> **Activity**
Using the records below, transcribe word for word the stretch from the line that contains "drylands of Kenya" through the line that contains "Hassaballah, Rhoda Odongo, Teun", both end lines included, and nothing else.

Provided material START

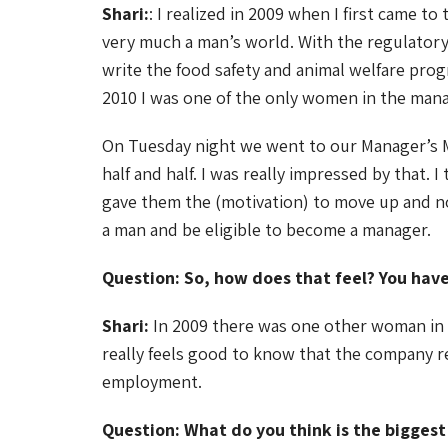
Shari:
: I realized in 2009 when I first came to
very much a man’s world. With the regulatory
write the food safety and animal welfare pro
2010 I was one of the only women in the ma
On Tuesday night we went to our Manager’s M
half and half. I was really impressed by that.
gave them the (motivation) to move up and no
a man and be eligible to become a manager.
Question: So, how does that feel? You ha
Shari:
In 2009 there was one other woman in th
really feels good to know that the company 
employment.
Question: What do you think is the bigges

Provided material END
Provided material START

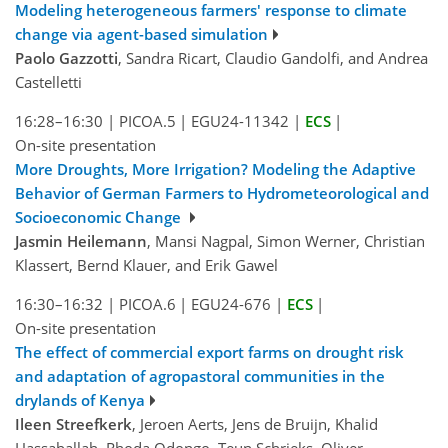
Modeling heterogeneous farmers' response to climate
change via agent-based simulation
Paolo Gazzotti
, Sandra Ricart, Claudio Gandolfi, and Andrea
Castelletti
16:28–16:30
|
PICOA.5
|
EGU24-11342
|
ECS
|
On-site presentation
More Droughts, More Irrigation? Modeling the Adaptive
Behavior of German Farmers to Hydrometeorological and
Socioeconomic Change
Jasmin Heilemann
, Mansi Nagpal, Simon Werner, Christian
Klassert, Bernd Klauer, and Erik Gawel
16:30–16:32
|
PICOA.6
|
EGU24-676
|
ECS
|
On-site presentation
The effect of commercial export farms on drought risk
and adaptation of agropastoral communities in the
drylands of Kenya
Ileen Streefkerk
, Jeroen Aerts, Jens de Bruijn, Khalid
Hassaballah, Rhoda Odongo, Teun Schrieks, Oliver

Provided material END

> **The completed task**
drylands of Kenya
Ileen Streefkerk
, Jeroen Aerts, Jens de Bruijn, Khalid
Hassaballah, Rhoda Odongo, Teun Schrieks, Oliver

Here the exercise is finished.